== Task item ==
Continue the passage on GoodReader's PDF page management features, starting after its final sentence.

== Quoted passage ==
--------
Specifically, you can now (1) rearrange pages within a file, (2) rotate individual or all pages, (3) delete pages, (4) extract pages and turn them into a new PDF file, (5) extract pages to email just those pages, (5) split a PDF file and (6) insert pages to a PDF file from another PDF file. You can also add blank pages to an existing PDF file, useful if you want to add a page of notes as a part of a file, or create a new PDF file with one or more blank pages where you can take notes.
In my tests last night, the new features worked well. Tap in the middle of a document to see all of GoodReader's buttons. At the bottom near the middle there is a button composed of a 2x2 grid of squares. Tap that to bring up the page management features.
You can then tap the Edit button in the top right corner to select one or more pages and then do something with them, such as move them around, extract them into a new file, email them, delete them, rotate them, etc. Tap the Append button at the bottom right to insert pages from another PDF file.
--------
[Listing excerpted from a collection]

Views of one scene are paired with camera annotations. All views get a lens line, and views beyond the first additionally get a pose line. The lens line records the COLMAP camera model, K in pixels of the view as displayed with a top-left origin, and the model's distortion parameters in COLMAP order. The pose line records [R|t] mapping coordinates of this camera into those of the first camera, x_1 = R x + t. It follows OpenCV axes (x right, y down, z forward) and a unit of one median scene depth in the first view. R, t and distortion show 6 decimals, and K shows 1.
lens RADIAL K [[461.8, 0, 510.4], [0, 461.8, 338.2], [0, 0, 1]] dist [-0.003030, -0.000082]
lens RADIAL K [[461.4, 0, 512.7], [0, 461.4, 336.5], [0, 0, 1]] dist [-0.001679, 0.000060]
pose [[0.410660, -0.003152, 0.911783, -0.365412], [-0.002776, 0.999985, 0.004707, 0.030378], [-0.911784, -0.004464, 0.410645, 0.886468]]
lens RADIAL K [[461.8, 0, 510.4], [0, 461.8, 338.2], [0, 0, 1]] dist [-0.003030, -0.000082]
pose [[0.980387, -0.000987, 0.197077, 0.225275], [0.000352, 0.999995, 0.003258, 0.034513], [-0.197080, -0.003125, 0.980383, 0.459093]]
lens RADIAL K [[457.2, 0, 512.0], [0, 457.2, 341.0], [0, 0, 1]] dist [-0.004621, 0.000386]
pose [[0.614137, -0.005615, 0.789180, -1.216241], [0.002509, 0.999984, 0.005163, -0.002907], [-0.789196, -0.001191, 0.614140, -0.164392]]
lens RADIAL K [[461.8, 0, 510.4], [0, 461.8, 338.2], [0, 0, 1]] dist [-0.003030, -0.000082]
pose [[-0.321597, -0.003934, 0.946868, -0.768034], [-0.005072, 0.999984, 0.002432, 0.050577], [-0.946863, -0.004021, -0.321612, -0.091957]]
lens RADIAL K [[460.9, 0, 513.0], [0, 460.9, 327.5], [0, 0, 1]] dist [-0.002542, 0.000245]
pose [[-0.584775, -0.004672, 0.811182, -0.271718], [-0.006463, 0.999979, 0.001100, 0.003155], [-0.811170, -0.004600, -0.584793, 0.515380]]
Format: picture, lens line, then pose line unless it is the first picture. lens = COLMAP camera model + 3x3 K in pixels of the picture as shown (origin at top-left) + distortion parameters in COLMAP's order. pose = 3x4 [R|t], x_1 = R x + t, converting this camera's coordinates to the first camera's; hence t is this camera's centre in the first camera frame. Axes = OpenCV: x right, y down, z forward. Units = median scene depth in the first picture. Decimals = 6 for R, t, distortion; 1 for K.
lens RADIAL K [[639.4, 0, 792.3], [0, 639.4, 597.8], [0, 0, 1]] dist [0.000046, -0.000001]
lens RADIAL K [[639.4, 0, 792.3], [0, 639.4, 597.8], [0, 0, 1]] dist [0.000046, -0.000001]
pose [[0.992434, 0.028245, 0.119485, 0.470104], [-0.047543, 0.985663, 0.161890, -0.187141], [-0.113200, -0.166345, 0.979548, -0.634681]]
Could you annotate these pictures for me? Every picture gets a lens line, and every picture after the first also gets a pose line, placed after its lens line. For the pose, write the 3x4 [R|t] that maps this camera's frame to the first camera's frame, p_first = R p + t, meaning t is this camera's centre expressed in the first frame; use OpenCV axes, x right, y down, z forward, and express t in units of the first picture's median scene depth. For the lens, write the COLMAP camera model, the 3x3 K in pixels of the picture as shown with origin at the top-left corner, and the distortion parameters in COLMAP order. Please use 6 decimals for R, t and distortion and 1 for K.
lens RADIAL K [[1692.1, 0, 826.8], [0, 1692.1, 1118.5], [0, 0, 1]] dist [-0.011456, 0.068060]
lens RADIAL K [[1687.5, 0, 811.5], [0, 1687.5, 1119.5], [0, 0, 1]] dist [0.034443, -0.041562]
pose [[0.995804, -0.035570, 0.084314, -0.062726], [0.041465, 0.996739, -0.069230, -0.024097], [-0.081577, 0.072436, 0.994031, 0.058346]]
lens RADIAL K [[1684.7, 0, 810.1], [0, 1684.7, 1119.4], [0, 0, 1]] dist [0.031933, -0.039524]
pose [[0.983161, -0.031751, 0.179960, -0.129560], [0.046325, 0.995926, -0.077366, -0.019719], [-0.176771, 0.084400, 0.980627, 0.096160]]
--------
== Output below ==
You can also use the Split tool to create two new files, one file with the first part of the original PDF file and one file with the second part of the original PDF file. This could be useful if you are trying to email a PDF file from your iPad that is too large; you can chop it into two or more smaller files. To use this feature, first tap the Split button, and then drag a marker to indicate where the file should be split — or you can just tap between two pages to move the marker to that spot. Then tap "Split here" to create the two new files.
The new PDF page manipulation tools in GoodReader include virtually all of the tools that you are likely to ever want to use to work with a PDF file. And the interface is nice enough that you may actually find it easier to manipulate PDF pages using GoodReader on your iPad than to do so using software on your computer.
Other new features
There are a few other interesting new features in GoodReader 4. One feature that I like is the ability to see page previews when you tap and drag the slider at the bottom of the file viewer window. This can make it much easier to find the page to which you want to jump.
Another new feature is that you can switch between a traditional list view or a grid view when viewing folders or files. And if you want to devote more screen space to viewing your folders and files, you can tap the double chevron at the top right of the screen to minimize all of the tools on the right side of the screen; tap it again to bring back all of the tools.
If you work with more complicated PDF files — PDF Portfolios and PDF documents that have attachments — a menu on the left side of the viewer screen makes it easier to view all of the documents without having to extract them.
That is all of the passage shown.